> _TASK ITEM_
The lines to copy are those holding the string "Right" in the entries below.

[Limb landmark coordinates]
<<<<
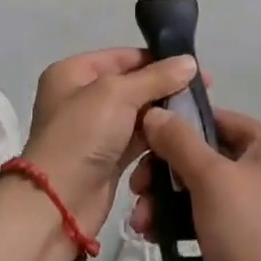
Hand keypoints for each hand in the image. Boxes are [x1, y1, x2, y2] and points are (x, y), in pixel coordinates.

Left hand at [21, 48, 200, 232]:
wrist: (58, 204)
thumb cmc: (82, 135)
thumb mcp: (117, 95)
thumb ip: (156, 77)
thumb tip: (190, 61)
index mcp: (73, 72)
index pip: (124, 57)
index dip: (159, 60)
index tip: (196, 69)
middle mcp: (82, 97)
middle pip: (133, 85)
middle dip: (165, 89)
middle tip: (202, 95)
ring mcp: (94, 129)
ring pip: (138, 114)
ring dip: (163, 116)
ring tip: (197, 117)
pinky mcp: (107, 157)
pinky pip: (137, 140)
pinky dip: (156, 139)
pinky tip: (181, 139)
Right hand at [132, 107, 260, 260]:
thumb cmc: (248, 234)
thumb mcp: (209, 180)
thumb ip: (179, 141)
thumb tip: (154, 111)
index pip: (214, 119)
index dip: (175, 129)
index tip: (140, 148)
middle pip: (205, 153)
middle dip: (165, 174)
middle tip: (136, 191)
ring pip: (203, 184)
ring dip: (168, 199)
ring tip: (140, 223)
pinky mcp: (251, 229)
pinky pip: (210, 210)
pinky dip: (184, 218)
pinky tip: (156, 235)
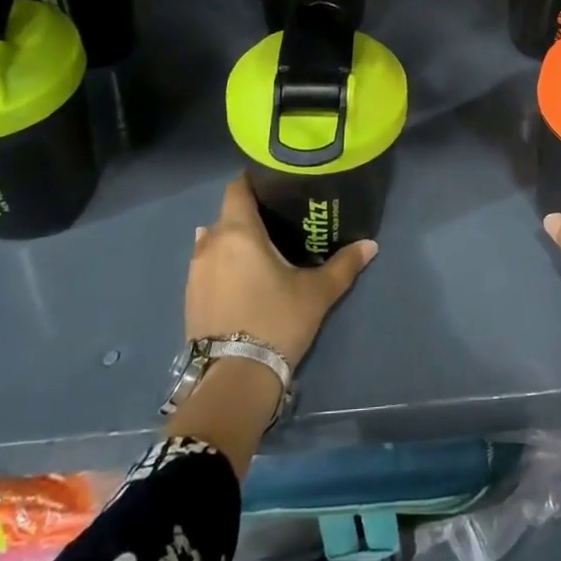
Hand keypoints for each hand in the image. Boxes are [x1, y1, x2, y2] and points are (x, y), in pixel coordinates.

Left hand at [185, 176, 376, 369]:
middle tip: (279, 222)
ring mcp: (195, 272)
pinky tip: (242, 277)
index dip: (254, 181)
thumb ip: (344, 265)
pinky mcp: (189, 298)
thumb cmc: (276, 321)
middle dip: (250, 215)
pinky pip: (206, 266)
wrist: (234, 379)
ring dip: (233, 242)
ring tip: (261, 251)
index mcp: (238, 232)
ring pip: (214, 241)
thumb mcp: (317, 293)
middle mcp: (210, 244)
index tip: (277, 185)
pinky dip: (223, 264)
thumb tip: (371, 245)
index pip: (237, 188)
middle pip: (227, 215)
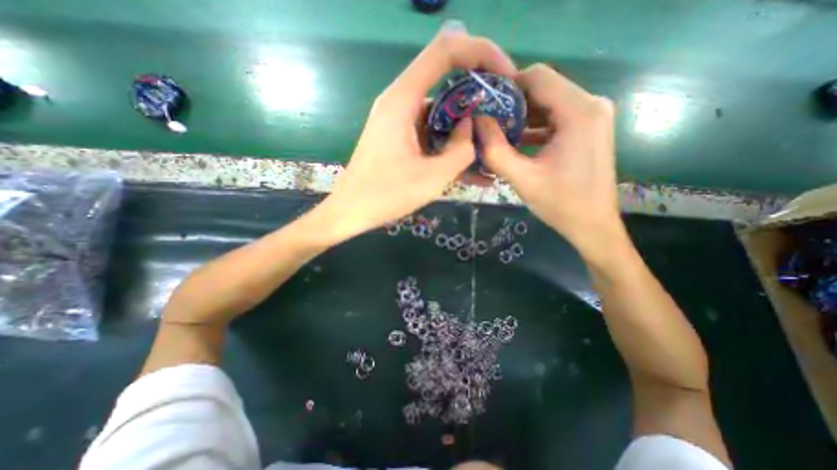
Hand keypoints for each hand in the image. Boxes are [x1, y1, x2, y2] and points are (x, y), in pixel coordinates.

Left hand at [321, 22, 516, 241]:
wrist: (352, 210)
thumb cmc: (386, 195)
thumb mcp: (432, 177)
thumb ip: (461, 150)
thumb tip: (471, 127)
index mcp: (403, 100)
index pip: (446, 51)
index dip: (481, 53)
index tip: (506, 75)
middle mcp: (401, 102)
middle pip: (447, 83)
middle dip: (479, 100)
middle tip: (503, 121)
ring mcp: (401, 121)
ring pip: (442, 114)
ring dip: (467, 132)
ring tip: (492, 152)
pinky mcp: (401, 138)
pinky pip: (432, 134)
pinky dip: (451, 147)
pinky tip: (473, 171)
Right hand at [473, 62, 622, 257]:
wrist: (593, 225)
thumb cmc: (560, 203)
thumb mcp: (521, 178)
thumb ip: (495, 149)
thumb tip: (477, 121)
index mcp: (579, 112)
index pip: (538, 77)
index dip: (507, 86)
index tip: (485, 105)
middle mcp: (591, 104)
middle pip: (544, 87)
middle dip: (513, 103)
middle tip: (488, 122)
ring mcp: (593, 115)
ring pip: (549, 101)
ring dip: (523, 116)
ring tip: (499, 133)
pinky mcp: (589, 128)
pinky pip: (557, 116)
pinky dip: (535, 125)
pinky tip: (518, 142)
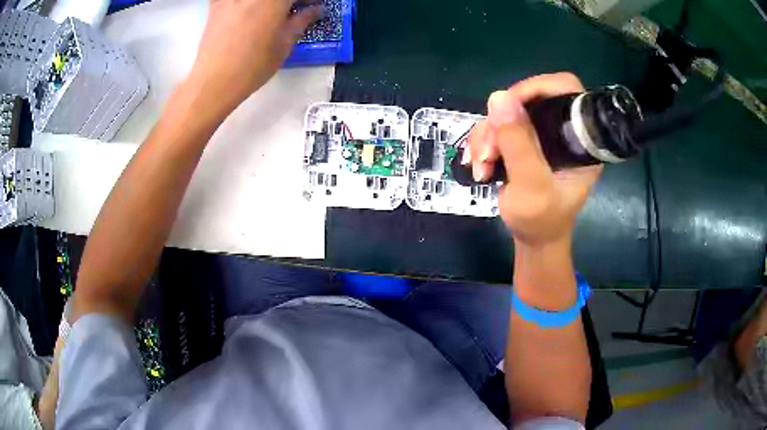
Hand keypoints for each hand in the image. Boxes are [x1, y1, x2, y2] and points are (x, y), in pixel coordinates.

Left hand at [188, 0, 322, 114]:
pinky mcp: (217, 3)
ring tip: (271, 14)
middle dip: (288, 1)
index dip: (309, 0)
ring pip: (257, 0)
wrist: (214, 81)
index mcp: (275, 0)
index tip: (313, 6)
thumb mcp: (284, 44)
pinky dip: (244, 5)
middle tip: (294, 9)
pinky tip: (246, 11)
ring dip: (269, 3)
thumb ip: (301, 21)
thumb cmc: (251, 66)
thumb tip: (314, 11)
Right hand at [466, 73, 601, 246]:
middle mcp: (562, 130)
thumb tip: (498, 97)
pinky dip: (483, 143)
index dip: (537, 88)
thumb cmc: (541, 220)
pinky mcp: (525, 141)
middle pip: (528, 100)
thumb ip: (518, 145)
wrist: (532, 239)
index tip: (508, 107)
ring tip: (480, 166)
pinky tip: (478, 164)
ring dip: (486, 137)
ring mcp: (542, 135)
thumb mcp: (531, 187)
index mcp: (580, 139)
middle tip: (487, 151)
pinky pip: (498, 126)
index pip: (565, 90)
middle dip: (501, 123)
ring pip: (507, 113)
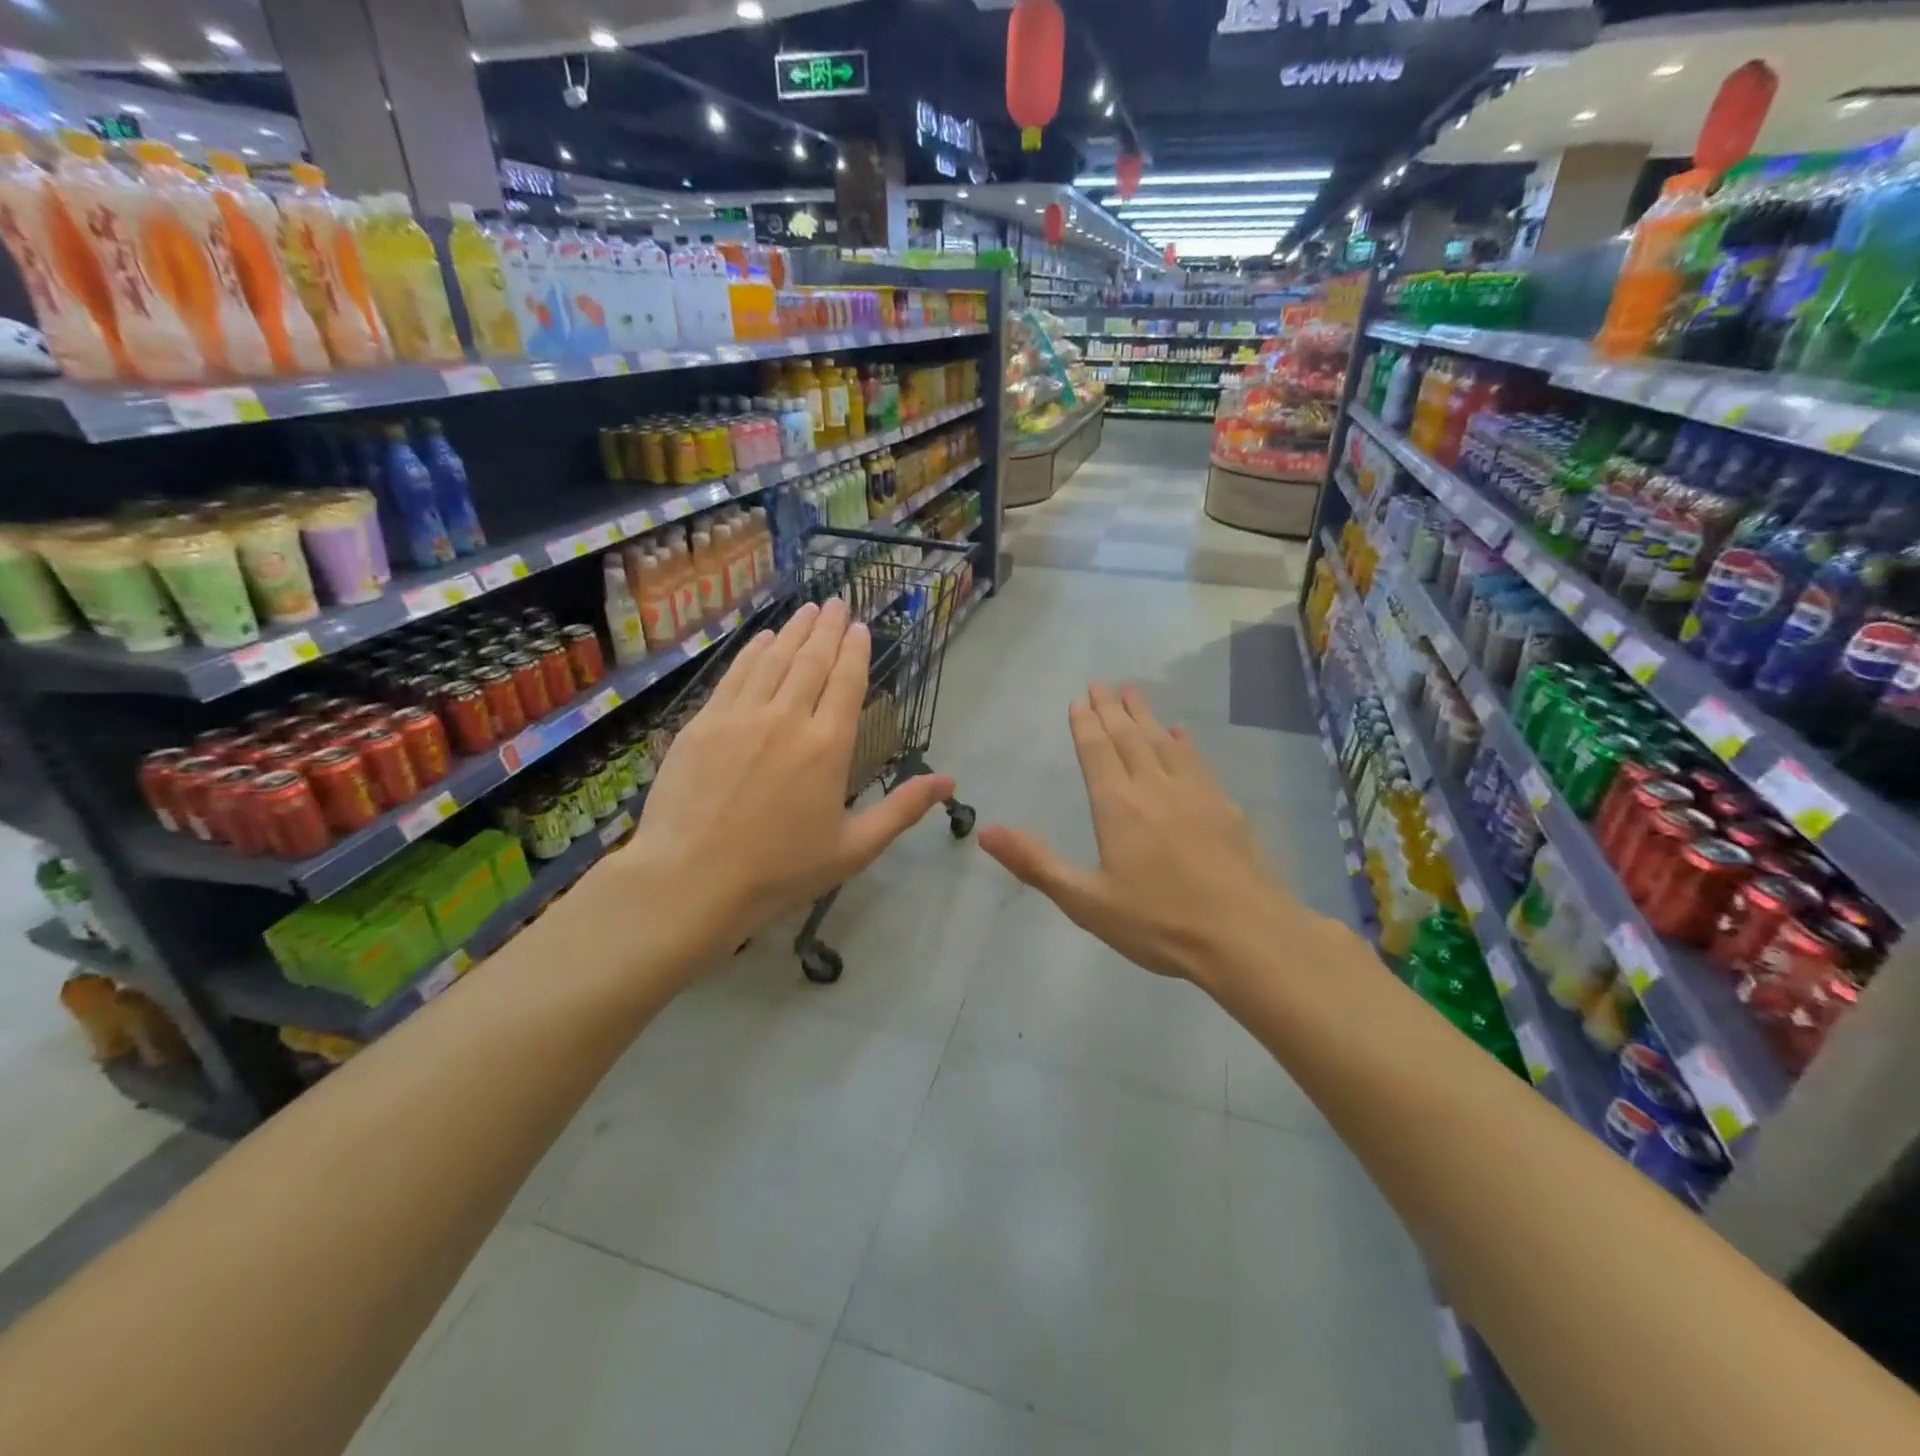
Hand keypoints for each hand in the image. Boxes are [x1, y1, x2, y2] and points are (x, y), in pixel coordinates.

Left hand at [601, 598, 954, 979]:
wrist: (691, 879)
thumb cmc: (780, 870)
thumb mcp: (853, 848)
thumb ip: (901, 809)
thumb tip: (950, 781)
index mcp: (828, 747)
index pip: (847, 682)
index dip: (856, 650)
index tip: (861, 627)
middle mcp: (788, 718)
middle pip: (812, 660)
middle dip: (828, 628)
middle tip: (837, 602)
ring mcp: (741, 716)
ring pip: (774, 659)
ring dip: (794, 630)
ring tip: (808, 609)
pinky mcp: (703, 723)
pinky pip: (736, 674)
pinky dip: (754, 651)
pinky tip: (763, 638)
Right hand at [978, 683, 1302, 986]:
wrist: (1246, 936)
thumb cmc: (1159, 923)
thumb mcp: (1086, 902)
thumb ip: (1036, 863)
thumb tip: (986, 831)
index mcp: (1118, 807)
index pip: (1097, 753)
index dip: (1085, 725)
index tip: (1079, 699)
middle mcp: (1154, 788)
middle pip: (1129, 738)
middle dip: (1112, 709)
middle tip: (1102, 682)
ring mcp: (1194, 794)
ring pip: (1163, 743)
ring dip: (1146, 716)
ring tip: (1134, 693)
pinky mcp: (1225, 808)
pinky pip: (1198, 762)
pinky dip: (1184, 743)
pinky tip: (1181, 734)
>>>>
> _RESULT FOR THIS TASK_
Right hand at [132, 107, 260, 260]:
Right hand at [473, 62, 622, 257]:
Right hand at [466, 73, 601, 246]:
Right hand at [978, 683, 1302, 986]:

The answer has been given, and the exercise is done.